_Фрагменты данных_.
━━━━━━━━━━━━━━━━
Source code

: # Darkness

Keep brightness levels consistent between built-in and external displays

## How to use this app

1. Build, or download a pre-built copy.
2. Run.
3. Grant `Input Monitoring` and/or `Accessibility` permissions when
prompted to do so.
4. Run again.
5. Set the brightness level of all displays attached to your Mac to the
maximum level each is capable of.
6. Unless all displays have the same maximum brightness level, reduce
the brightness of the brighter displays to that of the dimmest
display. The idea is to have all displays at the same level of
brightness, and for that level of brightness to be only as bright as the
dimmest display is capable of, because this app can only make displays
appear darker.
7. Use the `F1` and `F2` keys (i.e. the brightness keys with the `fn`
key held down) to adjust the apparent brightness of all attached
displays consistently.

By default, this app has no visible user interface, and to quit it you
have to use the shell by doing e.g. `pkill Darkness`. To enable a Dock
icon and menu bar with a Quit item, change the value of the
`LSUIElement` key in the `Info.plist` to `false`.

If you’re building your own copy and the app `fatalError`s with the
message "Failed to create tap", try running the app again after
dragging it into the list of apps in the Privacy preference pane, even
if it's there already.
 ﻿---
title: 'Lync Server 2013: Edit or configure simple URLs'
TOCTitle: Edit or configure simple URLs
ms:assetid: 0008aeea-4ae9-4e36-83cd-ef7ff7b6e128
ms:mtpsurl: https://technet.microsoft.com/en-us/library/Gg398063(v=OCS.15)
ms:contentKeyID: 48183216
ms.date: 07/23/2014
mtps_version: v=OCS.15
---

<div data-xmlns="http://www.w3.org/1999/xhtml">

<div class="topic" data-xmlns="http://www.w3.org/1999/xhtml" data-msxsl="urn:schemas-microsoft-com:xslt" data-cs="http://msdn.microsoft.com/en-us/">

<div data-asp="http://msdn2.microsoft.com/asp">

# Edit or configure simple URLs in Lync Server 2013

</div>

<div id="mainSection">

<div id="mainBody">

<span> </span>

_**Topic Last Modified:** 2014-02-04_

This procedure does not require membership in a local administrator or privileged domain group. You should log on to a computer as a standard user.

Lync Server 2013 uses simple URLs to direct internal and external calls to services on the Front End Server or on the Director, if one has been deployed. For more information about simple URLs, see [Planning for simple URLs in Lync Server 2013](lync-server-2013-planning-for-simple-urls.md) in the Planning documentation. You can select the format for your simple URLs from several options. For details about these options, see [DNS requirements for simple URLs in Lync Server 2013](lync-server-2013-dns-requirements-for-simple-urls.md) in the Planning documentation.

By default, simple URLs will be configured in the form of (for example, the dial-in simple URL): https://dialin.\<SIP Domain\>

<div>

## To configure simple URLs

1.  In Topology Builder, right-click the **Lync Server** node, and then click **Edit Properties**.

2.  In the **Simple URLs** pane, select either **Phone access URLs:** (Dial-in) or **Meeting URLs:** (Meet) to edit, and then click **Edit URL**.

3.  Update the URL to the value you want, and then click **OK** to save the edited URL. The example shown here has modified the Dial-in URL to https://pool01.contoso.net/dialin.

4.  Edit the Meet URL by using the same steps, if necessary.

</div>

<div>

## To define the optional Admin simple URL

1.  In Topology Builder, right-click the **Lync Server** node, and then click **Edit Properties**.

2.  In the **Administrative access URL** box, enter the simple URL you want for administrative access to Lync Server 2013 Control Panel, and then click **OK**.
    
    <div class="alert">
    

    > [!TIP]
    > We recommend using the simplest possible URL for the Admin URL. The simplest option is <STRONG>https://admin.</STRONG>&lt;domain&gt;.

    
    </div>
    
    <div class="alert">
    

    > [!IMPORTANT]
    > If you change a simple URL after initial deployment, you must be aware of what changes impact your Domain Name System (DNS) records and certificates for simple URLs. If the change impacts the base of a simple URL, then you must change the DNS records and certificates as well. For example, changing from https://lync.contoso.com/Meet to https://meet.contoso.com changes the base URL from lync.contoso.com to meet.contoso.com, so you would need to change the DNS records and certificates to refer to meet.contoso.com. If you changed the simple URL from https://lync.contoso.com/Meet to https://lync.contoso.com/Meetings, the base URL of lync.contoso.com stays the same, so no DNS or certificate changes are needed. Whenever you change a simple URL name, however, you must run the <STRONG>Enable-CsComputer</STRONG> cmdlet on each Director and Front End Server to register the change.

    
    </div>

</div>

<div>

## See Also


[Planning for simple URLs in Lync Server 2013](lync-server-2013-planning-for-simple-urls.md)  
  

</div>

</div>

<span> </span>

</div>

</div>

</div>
━━━━━━━━━━━━━━━━
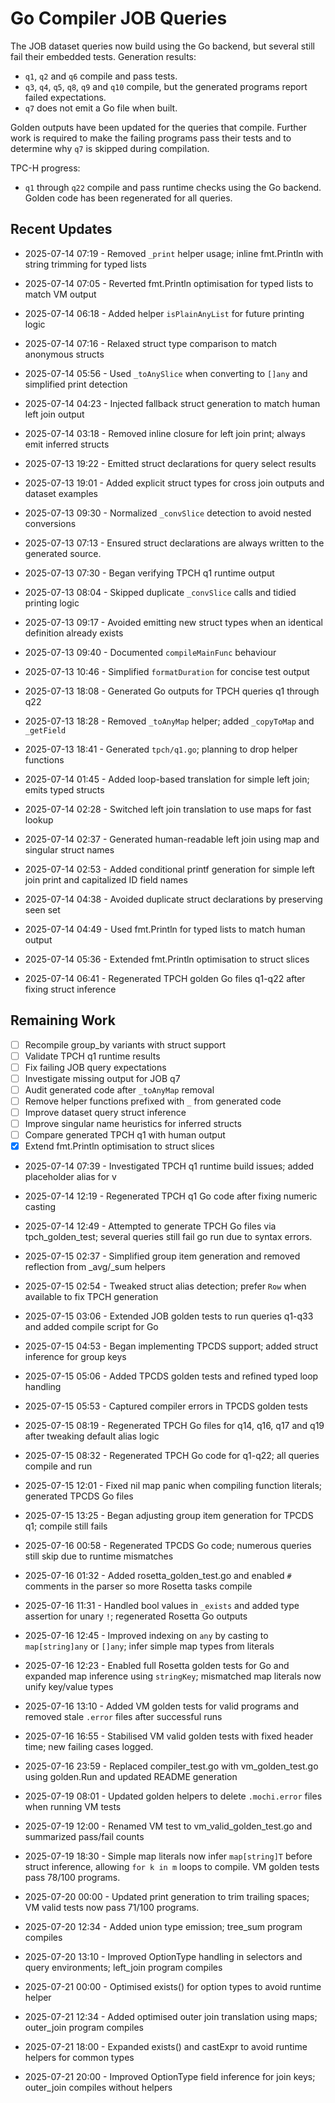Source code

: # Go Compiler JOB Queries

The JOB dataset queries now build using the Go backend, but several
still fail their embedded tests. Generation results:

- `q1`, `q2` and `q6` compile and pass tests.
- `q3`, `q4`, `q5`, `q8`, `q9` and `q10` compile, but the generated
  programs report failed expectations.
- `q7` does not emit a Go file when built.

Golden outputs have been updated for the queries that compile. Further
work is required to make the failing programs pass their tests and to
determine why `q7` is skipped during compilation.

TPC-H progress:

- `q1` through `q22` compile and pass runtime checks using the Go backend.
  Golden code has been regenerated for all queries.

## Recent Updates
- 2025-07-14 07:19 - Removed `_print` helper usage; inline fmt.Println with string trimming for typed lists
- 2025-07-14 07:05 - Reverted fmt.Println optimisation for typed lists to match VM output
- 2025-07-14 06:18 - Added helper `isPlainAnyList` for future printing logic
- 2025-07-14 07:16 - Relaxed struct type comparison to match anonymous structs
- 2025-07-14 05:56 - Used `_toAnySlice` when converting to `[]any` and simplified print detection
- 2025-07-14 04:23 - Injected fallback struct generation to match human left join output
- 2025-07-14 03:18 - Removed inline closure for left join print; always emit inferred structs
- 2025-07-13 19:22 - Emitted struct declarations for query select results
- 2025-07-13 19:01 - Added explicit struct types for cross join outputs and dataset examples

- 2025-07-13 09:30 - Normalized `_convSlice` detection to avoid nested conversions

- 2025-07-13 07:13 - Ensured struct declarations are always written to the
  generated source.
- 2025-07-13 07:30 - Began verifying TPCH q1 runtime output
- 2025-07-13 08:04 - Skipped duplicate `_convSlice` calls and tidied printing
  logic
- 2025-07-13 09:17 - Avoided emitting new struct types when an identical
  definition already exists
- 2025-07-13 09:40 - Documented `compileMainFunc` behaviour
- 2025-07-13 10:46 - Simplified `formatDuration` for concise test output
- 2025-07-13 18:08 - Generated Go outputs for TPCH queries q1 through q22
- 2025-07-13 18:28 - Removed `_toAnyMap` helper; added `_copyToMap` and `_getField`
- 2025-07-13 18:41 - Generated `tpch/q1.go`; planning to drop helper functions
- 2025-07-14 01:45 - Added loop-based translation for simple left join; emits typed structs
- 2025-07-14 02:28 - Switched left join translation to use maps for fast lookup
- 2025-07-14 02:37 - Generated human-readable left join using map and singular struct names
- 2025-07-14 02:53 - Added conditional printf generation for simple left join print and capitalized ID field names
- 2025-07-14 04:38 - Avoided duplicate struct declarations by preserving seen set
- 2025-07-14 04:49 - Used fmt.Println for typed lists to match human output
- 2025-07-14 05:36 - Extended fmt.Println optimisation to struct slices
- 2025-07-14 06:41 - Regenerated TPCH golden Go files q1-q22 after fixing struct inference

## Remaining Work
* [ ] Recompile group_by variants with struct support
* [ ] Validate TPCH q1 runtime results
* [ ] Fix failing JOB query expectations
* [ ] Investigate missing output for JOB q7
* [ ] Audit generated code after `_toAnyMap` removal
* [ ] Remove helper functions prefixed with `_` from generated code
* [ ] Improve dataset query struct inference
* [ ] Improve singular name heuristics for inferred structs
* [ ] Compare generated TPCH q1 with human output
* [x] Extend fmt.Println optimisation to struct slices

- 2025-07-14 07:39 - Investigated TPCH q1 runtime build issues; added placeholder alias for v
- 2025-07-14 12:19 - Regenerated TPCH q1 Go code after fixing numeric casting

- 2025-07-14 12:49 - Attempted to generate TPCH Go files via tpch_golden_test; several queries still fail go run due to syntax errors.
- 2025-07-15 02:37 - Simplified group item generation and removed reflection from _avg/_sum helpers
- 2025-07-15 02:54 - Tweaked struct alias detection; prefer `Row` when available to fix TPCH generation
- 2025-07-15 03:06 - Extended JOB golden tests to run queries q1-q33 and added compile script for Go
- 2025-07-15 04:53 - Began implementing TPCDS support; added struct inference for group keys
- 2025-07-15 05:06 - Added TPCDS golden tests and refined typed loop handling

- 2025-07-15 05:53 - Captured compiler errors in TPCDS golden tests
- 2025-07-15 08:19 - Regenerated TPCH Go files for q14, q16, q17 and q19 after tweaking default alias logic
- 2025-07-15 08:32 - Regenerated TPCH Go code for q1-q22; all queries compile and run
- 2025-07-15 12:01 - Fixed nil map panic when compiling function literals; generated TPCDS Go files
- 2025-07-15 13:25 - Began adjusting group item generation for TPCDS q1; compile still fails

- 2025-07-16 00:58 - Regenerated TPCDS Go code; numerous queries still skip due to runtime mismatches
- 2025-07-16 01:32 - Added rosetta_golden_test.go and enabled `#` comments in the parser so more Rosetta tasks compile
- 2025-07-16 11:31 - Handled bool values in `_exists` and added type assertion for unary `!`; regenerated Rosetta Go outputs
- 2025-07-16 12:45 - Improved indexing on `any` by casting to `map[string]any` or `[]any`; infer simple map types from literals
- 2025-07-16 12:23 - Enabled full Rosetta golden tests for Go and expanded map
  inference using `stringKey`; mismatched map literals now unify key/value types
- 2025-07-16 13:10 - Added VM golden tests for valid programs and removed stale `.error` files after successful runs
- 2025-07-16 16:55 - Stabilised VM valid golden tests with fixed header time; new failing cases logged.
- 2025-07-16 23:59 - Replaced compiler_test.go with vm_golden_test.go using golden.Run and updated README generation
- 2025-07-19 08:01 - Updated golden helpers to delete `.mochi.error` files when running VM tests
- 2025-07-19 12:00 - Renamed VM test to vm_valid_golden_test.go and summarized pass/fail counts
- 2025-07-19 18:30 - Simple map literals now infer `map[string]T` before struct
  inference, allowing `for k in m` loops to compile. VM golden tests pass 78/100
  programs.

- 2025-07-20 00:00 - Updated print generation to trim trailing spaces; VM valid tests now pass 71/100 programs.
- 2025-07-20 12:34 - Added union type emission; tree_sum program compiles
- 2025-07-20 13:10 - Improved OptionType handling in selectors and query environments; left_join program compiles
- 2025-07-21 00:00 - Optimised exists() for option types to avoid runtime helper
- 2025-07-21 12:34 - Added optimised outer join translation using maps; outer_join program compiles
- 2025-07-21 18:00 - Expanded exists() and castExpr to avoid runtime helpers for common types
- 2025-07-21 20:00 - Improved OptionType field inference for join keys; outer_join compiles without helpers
━━━━━━━━━━━━━━━━
_ЗАДАЧА_. Преобразуйте строки материала, начиная со строки, содержащей «Compiler JOB Queries», и заканчивая строкой, содержащей «Golden code has», в таблицу Markdown со столбцами «Номер» и «Текст», пропустив пустые строки.

_РЕШЕНИЕ ЗАДАЧИ_.
| Номер | Текст |
|---|---|
| 1 | : # Go Compiler JOB Queries |
| 2 | The JOB dataset queries now build using the Go backend, but several |
| 3 | still fail their embedded tests. Generation results: |
| 4 | - `q1`, `q2` and `q6` compile and pass tests. |
| 5 | - `q3`, `q4`, `q5`, `q8`, `q9` and `q10` compile, but the generated |
| 6 |   programs report failed expectations. |
| 7 | - `q7` does not emit a Go file when built. |
| 8 | Golden outputs have been updated for the queries that compile. Further |
| 9 | work is required to make the failing programs pass their tests and to |
| 10 | determine why `q7` is skipped during compilation. |
| 11 | TPC-H progress: |
| 12 | - `q1` through `q22` compile and pass runtime checks using the Go backend. |
| 13 |   Golden code has been regenerated for all queries. |